Find the line containing "text [250, 516, 257, 527]" in the entries below. Restate it and each line after it, word for word, up to and including the line containing "Document page, 1754x1241 pixels.".

↓

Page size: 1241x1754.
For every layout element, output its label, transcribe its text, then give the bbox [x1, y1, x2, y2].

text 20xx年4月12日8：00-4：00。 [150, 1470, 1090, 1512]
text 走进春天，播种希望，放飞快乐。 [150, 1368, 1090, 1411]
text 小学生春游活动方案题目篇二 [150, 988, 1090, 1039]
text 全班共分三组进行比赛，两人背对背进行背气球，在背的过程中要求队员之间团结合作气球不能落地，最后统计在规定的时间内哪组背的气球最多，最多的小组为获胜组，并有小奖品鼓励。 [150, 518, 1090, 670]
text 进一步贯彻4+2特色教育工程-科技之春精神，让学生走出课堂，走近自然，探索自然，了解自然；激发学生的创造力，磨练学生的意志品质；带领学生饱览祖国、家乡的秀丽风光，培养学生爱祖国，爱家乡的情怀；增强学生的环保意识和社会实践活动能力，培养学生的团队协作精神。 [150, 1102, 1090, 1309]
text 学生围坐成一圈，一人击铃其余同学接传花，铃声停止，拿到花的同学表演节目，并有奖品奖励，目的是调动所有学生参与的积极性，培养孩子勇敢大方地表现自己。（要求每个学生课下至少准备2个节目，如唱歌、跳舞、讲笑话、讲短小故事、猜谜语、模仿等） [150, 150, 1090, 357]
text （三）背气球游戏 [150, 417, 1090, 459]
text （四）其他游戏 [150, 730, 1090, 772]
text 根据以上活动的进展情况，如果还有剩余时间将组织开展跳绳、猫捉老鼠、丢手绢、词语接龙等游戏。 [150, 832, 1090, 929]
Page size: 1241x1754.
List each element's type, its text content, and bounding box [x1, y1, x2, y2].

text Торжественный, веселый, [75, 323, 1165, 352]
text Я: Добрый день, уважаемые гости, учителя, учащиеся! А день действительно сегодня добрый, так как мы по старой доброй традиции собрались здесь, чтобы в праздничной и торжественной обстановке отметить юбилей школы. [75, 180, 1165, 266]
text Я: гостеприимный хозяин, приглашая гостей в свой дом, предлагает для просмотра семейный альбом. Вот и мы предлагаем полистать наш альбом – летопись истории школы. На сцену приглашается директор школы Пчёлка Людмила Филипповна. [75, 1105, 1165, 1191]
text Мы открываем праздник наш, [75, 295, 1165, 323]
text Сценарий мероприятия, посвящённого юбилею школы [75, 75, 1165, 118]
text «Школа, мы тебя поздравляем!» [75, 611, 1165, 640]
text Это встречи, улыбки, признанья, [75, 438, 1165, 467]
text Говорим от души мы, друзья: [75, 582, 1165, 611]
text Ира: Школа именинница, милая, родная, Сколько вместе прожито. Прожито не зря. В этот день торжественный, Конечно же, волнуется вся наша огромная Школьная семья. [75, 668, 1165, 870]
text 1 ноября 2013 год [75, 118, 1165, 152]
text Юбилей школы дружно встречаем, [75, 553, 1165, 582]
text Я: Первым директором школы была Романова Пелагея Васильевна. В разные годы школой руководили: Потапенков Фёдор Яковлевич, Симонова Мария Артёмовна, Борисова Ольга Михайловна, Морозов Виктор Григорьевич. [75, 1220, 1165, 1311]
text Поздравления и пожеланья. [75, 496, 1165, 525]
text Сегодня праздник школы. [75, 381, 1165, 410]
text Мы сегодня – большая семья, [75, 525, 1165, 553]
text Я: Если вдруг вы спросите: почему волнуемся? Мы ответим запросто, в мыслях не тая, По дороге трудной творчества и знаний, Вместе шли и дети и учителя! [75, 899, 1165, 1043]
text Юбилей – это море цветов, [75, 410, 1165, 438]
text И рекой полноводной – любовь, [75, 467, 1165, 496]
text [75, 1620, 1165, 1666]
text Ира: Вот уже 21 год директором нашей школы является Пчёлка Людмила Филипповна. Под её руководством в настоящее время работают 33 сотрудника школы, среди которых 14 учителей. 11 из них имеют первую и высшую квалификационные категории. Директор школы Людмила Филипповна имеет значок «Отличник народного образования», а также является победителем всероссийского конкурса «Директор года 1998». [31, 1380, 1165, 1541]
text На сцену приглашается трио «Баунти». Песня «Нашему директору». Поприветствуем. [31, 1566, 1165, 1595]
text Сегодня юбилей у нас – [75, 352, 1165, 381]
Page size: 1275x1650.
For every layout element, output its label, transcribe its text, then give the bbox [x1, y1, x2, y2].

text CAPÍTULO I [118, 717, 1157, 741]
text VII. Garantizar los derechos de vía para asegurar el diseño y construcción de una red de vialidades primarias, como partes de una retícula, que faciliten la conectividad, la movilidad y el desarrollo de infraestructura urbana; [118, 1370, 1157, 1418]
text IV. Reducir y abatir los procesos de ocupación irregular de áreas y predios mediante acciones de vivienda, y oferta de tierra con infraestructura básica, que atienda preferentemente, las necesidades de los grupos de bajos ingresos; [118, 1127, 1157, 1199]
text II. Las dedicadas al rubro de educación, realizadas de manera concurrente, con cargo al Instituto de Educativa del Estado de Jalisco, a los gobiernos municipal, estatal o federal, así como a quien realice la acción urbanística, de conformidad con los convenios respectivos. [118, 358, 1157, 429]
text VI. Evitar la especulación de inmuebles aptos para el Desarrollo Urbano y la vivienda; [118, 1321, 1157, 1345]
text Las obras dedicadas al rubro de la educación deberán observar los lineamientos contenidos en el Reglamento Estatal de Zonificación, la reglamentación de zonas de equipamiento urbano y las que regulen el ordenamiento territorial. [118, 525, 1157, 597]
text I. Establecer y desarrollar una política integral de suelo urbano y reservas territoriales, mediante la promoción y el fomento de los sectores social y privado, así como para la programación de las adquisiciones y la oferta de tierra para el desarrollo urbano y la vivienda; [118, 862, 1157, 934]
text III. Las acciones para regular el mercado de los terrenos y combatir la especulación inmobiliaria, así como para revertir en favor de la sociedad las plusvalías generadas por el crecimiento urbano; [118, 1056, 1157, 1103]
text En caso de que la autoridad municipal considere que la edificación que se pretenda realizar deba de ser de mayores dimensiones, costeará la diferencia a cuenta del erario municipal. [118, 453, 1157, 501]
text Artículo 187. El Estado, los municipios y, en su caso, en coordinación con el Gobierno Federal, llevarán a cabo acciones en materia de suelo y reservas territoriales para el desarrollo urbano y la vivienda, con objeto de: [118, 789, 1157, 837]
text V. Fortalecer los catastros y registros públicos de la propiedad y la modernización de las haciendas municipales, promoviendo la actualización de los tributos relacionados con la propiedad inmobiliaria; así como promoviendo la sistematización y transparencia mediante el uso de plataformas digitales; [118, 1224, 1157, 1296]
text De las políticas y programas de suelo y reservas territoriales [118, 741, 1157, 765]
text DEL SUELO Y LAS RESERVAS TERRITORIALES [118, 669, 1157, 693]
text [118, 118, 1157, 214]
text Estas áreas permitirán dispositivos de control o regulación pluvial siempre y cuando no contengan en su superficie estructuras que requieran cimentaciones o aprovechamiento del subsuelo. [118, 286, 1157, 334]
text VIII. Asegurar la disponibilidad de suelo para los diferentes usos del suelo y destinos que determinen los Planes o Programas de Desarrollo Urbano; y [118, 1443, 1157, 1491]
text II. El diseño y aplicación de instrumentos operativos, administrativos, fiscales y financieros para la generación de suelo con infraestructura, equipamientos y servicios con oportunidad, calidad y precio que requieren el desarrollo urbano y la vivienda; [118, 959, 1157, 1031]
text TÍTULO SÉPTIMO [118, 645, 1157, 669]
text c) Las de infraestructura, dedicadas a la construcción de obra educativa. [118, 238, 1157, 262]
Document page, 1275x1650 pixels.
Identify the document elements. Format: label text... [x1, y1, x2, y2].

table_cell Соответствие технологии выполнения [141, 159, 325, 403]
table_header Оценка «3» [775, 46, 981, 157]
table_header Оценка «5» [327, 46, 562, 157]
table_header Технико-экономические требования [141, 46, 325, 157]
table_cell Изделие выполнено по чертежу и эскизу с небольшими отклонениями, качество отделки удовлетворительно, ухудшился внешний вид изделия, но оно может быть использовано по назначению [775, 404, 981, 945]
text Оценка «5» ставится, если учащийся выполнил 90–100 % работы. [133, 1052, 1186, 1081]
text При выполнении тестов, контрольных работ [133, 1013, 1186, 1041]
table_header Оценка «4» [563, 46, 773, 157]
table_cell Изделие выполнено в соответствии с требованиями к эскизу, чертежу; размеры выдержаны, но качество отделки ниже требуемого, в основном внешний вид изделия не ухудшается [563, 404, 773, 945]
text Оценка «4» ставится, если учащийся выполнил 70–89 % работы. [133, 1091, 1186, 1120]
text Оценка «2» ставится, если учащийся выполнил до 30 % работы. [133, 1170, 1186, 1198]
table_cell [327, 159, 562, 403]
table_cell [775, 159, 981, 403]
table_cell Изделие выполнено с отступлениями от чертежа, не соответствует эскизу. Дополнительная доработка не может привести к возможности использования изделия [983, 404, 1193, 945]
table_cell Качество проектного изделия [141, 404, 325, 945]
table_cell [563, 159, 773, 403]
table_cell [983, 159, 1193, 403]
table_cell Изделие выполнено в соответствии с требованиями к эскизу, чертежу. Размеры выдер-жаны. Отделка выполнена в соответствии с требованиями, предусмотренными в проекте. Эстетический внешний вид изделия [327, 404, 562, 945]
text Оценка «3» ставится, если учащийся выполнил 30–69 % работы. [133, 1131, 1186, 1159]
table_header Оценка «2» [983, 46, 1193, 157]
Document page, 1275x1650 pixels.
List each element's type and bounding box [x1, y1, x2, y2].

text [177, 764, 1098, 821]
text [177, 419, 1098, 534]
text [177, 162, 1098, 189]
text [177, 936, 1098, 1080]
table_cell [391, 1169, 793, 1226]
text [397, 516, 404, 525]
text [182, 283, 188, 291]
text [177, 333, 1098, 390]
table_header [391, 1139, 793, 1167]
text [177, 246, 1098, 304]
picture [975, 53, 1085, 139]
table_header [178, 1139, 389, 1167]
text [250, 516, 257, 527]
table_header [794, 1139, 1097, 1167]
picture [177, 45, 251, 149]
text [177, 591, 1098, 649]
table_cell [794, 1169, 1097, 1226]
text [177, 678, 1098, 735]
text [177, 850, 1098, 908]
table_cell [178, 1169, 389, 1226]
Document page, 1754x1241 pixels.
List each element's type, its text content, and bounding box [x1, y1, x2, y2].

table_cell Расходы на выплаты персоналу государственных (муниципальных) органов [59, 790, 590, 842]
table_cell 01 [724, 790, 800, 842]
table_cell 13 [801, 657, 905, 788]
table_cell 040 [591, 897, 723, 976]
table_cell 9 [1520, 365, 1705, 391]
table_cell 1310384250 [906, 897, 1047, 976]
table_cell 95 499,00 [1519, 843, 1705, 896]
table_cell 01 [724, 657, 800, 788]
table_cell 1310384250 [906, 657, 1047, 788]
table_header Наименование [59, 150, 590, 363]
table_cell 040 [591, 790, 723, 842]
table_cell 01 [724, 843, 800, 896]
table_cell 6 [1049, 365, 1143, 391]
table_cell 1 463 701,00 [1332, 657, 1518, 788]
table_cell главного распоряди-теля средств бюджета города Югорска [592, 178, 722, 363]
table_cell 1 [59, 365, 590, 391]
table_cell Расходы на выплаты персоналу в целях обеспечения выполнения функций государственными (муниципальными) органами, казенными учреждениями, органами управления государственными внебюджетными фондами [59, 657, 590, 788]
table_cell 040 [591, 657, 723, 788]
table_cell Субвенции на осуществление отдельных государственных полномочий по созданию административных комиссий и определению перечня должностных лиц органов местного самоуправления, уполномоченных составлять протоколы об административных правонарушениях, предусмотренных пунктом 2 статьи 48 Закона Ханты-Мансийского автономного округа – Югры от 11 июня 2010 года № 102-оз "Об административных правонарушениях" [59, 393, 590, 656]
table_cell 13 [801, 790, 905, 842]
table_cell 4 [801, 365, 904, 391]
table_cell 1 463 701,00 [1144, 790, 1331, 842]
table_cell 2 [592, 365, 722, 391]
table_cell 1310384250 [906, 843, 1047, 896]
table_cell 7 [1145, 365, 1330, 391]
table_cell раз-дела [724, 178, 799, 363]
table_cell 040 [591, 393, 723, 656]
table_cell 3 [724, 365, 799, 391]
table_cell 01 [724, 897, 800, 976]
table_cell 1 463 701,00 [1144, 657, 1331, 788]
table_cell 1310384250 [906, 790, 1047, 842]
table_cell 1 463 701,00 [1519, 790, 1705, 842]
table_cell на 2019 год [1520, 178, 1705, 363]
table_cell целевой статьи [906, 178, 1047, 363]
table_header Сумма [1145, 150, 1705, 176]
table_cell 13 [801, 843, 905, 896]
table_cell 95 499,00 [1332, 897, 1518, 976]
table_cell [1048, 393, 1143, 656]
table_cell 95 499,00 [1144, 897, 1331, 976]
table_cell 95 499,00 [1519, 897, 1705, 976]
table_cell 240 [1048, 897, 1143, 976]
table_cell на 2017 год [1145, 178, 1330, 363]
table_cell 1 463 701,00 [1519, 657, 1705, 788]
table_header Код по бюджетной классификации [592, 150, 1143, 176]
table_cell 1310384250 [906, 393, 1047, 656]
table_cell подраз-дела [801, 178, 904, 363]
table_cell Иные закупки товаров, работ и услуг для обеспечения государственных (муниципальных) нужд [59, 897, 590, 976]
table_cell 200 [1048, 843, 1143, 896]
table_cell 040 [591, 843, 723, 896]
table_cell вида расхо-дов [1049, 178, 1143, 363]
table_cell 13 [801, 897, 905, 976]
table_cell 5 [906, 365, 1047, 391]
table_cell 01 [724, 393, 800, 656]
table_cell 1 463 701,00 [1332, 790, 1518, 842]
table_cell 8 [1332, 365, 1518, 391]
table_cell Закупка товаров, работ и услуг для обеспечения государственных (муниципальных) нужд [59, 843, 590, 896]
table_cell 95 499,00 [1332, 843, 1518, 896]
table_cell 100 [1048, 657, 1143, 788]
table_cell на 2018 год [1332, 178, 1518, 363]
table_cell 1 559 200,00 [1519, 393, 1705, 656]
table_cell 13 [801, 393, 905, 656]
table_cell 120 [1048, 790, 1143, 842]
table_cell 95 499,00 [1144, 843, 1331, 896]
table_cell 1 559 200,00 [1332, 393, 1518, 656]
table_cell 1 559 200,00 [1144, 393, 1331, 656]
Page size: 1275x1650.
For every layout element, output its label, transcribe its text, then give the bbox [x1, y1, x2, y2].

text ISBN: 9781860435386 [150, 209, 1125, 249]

↑

* _Response_
text [250, 516, 257, 527]
table_header [794, 1139, 1097, 1167]
picture [177, 45, 251, 149]
text [177, 591, 1098, 649]
table_cell [794, 1169, 1097, 1226]
text [177, 678, 1098, 735]
text [177, 850, 1098, 908]
table_cell [178, 1169, 389, 1226]
Document page, 1754x1241 pixels.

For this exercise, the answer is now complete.